WHAT THE EXERCISE ASKS
The output is to match the entries below character for character.

DATASET
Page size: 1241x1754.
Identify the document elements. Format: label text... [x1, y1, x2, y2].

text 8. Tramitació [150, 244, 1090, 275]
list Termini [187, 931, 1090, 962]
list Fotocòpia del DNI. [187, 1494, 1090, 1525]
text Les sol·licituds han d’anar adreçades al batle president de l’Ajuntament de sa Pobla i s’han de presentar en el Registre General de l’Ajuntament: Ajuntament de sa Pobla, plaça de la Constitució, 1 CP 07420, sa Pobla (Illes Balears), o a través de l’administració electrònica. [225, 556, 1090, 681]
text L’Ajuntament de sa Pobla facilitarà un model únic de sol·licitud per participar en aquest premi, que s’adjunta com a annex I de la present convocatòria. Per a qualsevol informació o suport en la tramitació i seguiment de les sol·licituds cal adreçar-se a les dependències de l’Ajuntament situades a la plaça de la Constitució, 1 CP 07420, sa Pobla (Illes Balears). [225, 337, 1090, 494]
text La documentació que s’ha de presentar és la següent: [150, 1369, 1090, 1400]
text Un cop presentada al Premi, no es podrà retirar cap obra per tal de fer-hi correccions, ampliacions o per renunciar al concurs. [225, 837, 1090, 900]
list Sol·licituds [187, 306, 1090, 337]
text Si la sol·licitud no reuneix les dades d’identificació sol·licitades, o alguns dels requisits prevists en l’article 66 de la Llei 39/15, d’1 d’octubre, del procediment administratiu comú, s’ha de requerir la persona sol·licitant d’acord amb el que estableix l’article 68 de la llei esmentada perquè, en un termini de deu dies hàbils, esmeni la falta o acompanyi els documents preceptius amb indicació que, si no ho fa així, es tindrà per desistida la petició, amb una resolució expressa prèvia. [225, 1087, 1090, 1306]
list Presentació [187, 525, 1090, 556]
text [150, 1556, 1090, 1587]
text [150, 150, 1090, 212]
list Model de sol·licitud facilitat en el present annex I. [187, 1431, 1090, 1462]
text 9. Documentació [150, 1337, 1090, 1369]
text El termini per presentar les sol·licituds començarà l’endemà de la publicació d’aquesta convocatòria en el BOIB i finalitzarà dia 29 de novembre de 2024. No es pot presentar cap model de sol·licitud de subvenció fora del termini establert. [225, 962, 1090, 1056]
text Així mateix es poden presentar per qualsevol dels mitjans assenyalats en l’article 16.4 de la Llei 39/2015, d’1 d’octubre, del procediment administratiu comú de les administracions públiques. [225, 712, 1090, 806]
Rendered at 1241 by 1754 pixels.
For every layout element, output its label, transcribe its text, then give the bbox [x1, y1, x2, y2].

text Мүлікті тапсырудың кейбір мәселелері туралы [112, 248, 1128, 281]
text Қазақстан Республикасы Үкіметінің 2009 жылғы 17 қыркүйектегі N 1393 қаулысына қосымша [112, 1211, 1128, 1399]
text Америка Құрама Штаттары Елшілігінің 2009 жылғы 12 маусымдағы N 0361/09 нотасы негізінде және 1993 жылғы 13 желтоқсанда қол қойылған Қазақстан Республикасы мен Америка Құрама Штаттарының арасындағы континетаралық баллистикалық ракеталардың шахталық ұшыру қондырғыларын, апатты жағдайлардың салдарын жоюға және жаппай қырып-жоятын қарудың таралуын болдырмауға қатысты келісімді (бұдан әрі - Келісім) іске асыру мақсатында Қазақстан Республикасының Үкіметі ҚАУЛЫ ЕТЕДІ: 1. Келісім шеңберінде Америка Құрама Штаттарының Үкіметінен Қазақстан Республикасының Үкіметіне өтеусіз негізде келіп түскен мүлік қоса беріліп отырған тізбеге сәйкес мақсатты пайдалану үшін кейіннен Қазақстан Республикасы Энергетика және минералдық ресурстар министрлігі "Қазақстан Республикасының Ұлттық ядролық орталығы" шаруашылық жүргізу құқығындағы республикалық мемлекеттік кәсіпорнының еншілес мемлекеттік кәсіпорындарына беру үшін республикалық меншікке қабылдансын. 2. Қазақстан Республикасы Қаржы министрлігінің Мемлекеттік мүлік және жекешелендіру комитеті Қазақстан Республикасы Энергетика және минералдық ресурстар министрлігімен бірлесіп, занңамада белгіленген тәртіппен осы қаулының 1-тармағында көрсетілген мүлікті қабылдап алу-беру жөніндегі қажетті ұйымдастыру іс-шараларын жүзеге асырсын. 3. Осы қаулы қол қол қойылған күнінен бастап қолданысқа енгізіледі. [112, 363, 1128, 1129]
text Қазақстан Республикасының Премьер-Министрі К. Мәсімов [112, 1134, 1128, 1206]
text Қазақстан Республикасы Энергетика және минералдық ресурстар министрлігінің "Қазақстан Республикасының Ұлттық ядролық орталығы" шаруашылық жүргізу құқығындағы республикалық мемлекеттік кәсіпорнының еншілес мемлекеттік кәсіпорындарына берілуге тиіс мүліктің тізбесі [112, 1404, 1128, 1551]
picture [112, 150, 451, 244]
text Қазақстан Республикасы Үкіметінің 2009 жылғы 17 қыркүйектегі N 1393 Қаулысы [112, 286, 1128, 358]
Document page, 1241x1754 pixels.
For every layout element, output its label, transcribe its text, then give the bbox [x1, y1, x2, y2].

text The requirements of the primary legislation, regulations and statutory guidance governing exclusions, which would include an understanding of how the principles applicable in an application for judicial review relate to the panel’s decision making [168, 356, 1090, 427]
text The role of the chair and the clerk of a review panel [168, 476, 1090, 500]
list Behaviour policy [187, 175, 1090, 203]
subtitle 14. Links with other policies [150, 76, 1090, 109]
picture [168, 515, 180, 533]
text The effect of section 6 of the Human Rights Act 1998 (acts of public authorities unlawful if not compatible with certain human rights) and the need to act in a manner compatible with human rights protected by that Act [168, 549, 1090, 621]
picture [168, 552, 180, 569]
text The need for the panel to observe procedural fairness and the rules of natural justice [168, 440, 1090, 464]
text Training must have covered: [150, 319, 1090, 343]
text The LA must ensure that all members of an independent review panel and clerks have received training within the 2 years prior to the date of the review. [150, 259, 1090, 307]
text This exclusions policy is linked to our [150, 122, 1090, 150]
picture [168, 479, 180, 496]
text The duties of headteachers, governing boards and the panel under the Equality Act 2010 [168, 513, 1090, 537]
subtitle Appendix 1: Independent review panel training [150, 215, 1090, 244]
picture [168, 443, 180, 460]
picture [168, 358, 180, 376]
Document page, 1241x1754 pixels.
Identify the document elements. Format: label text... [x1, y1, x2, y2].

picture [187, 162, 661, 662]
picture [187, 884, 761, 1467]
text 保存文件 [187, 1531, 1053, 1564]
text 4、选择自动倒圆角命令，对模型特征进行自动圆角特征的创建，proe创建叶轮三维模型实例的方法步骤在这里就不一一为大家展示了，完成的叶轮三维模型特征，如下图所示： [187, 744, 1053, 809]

FINAL ANSWER
Page size: 1241x1754.
Identify the document elements. Format: label text... [x1, y1, x2, y2].

text 8. Tramitació [150, 244, 1090, 275]
list Termini [187, 931, 1090, 962]
list Fotocòpia del DNI. [187, 1494, 1090, 1525]
text Les sol·licituds han d’anar adreçades al batle president de l’Ajuntament de sa Pobla i s’han de presentar en el Registre General de l’Ajuntament: Ajuntament de sa Pobla, plaça de la Constitució, 1 CP 07420, sa Pobla (Illes Balears), o a través de l’administració electrònica. [225, 556, 1090, 681]
text L’Ajuntament de sa Pobla facilitarà un model únic de sol·licitud per participar en aquest premi, que s’adjunta com a annex I de la present convocatòria. Per a qualsevol informació o suport en la tramitació i seguiment de les sol·licituds cal adreçar-se a les dependències de l’Ajuntament situades a la plaça de la Constitució, 1 CP 07420, sa Pobla (Illes Balears). [225, 337, 1090, 494]
text La documentació que s’ha de presentar és la següent: [150, 1369, 1090, 1400]
text Un cop presentada al Premi, no es podrà retirar cap obra per tal de fer-hi correccions, ampliacions o per renunciar al concurs. [225, 837, 1090, 900]
list Sol·licituds [187, 306, 1090, 337]
text Si la sol·licitud no reuneix les dades d’identificació sol·licitades, o alguns dels requisits prevists en l’article 66 de la Llei 39/15, d’1 d’octubre, del procediment administratiu comú, s’ha de requerir la persona sol·licitant d’acord amb el que estableix l’article 68 de la llei esmentada perquè, en un termini de deu dies hàbils, esmeni la falta o acompanyi els documents preceptius amb indicació que, si no ho fa així, es tindrà per desistida la petició, amb una resolució expressa prèvia. [225, 1087, 1090, 1306]
list Presentació [187, 525, 1090, 556]
text [150, 1556, 1090, 1587]
text [150, 150, 1090, 212]
list Model de sol·licitud facilitat en el present annex I. [187, 1431, 1090, 1462]
text 9. Documentació [150, 1337, 1090, 1369]
text El termini per presentar les sol·licituds començarà l’endemà de la publicació d’aquesta convocatòria en el BOIB i finalitzarà dia 29 de novembre de 2024. No es pot presentar cap model de sol·licitud de subvenció fora del termini establert. [225, 962, 1090, 1056]
text Així mateix es poden presentar per qualsevol dels mitjans assenyalats en l’article 16.4 de la Llei 39/2015, d’1 d’octubre, del procediment administratiu comú de les administracions públiques. [225, 712, 1090, 806]
Rendered at 1241 by 1754 pixels.
For every layout element, output its label, transcribe its text, then give the bbox [x1, y1, x2, y2].

text Мүлікті тапсырудың кейбір мәселелері туралы [112, 248, 1128, 281]
text Қазақстан Республикасы Үкіметінің 2009 жылғы 17 қыркүйектегі N 1393 қаулысына қосымша [112, 1211, 1128, 1399]
text Америка Құрама Штаттары Елшілігінің 2009 жылғы 12 маусымдағы N 0361/09 нотасы негізінде және 1993 жылғы 13 желтоқсанда қол қойылған Қазақстан Республикасы мен Америка Құрама Штаттарының арасындағы континетаралық баллистикалық ракеталардың шахталық ұшыру қондырғыларын, апатты жағдайлардың салдарын жоюға және жаппай қырып-жоятын қарудың таралуын болдырмауға қатысты келісімді (бұдан әрі - Келісім) іске асыру мақсатында Қазақстан Республикасының Үкіметі ҚАУЛЫ ЕТЕДІ: 1. Келісім шеңберінде Америка Құрама Штаттарының Үкіметінен Қазақстан Республикасының Үкіметіне өтеусіз негізде келіп түскен мүлік қоса беріліп отырған тізбеге сәйкес мақсатты пайдалану үшін кейіннен Қазақстан Республикасы Энергетика және минералдық ресурстар министрлігі "Қазақстан Республикасының Ұлттық ядролық орталығы" шаруашылық жүргізу құқығындағы республикалық мемлекеттік кәсіпорнының еншілес мемлекеттік кәсіпорындарына беру үшін республикалық меншікке қабылдансын. 2. Қазақстан Республикасы Қаржы министрлігінің Мемлекеттік мүлік және жекешелендіру комитеті Қазақстан Республикасы Энергетика және минералдық ресурстар министрлігімен бірлесіп, занңамада белгіленген тәртіппен осы қаулының 1-тармағында көрсетілген мүлікті қабылдап алу-беру жөніндегі қажетті ұйымдастыру іс-шараларын жүзеге асырсын. 3. Осы қаулы қол қол қойылған күнінен бастап қолданысқа енгізіледі. [112, 363, 1128, 1129]
text Қазақстан Республикасының Премьер-Министрі К. Мәсімов [112, 1134, 1128, 1206]
text Қазақстан Республикасы Энергетика және минералдық ресурстар министрлігінің "Қазақстан Республикасының Ұлттық ядролық орталығы" шаруашылық жүргізу құқығындағы республикалық мемлекеттік кәсіпорнының еншілес мемлекеттік кәсіпорындарына берілуге тиіс мүліктің тізбесі [112, 1404, 1128, 1551]
picture [112, 150, 451, 244]
text Қазақстан Республикасы Үкіметінің 2009 жылғы 17 қыркүйектегі N 1393 Қаулысы [112, 286, 1128, 358]
Document page, 1241x1754 pixels.
For every layout element, output its label, transcribe its text, then give the bbox [x1, y1, x2, y2].

text The requirements of the primary legislation, regulations and statutory guidance governing exclusions, which would include an understanding of how the principles applicable in an application for judicial review relate to the panel’s decision making [168, 356, 1090, 427]
text The role of the chair and the clerk of a review panel [168, 476, 1090, 500]
list Behaviour policy [187, 175, 1090, 203]
subtitle 14. Links with other policies [150, 76, 1090, 109]
picture [168, 515, 180, 533]
text The effect of section 6 of the Human Rights Act 1998 (acts of public authorities unlawful if not compatible with certain human rights) and the need to act in a manner compatible with human rights protected by that Act [168, 549, 1090, 621]
picture [168, 552, 180, 569]
text The need for the panel to observe procedural fairness and the rules of natural justice [168, 440, 1090, 464]
text Training must have covered: [150, 319, 1090, 343]
text The LA must ensure that all members of an independent review panel and clerks have received training within the 2 years prior to the date of the review. [150, 259, 1090, 307]
text This exclusions policy is linked to our [150, 122, 1090, 150]
picture [168, 479, 180, 496]
text The duties of headteachers, governing boards and the panel under the Equality Act 2010 [168, 513, 1090, 537]
subtitle Appendix 1: Independent review panel training [150, 215, 1090, 244]
picture [168, 443, 180, 460]
picture [168, 358, 180, 376]
Document page, 1241x1754 pixels.
Identify the document elements. Format: label text... [x1, y1, x2, y2].

picture [187, 162, 661, 662]
picture [187, 884, 761, 1467]
text 保存文件 [187, 1531, 1053, 1564]
text 4、选择自动倒圆角命令，对模型特征进行自动圆角特征的创建，proe创建叶轮三维模型实例的方法步骤在这里就不一一为大家展示了，完成的叶轮三维模型特征，如下图所示： [187, 744, 1053, 809]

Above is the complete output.